Task objective:
After finding the line with "Themen können aus" in the entries below, retype exactly each line from there through the line with "Was sind Themen-Symbole?", including that final line.
** Opening Information block **
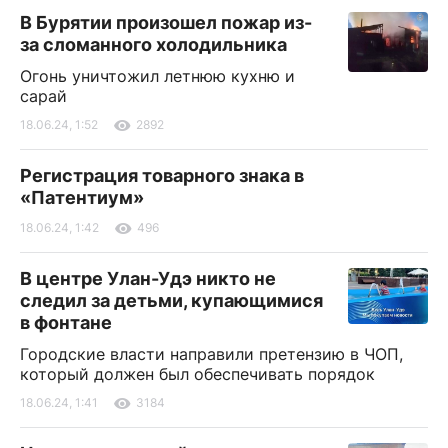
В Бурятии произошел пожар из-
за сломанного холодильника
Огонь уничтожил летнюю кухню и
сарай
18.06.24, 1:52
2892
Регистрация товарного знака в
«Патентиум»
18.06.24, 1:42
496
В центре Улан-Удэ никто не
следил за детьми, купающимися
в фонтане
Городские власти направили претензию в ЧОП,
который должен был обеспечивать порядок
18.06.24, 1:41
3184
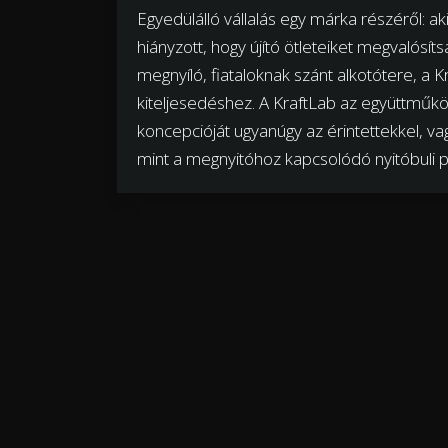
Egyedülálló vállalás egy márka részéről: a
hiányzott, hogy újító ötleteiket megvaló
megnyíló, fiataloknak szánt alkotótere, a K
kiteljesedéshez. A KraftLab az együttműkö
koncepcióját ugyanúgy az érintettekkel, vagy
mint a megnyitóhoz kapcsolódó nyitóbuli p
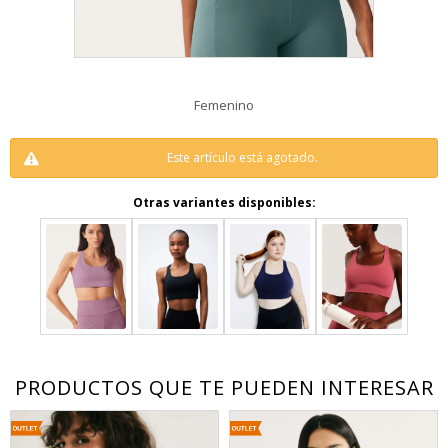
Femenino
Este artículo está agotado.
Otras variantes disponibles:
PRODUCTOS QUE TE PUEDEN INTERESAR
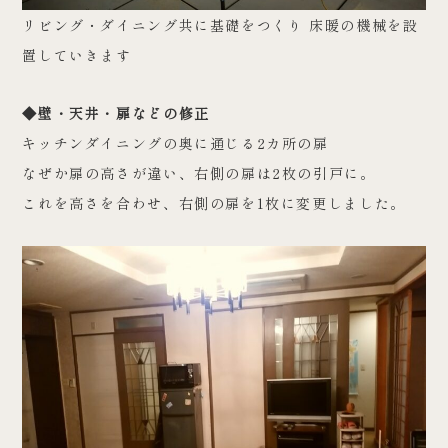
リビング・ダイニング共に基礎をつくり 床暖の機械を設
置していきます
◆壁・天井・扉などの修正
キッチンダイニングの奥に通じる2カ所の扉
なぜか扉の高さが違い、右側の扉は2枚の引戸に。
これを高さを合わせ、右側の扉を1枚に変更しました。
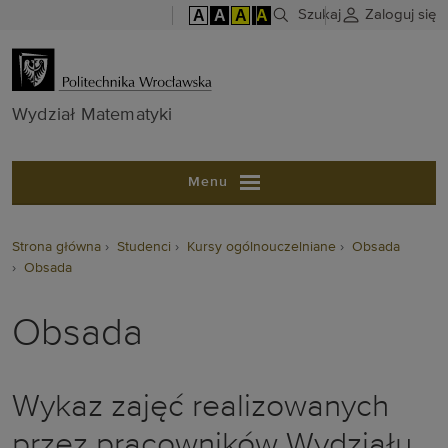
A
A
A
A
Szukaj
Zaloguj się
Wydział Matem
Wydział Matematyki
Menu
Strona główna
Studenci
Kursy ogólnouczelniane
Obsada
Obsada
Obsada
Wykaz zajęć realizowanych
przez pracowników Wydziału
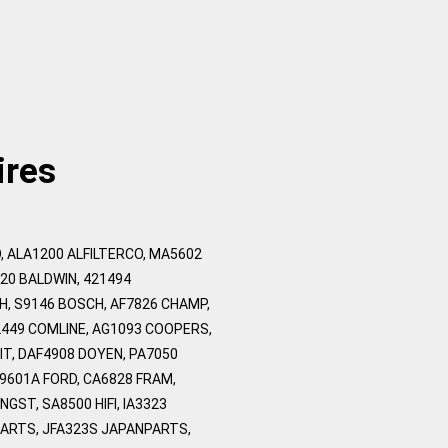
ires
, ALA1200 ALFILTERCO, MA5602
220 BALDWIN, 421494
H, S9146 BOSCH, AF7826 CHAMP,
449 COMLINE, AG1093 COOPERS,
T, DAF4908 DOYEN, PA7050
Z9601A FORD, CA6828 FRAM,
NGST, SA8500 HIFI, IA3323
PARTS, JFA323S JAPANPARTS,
** Closing Information block **
** Opening Information block **
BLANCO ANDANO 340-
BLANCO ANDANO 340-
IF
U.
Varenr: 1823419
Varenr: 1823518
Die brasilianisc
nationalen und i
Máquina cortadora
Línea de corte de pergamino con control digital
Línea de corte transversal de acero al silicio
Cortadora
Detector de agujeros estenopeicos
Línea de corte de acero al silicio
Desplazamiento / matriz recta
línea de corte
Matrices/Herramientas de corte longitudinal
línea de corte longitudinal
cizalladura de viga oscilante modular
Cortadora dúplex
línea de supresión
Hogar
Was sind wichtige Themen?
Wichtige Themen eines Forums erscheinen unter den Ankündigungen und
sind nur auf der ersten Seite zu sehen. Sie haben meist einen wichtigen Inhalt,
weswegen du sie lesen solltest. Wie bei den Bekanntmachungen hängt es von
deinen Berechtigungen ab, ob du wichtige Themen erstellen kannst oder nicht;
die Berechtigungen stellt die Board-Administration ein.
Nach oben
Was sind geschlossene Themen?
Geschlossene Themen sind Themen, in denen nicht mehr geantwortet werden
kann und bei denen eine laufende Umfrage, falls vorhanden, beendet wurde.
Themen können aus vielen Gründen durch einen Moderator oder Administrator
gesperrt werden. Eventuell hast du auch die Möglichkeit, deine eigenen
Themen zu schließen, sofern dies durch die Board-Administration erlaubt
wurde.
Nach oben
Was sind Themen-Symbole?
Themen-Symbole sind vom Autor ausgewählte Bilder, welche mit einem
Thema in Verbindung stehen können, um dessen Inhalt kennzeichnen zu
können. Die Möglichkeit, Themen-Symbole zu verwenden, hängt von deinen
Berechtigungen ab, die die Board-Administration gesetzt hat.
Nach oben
** Closing Information block **
Solution for this task:
Themen können aus vielen Gründen durch einen Moderator oder Administrator
gesperrt werden. Eventuell hast du auch die Möglichkeit, deine eigenen
Themen zu schließen, sofern dies durch die Board-Administration erlaubt
wurde.
Nach oben
Was sind Themen-Symbole?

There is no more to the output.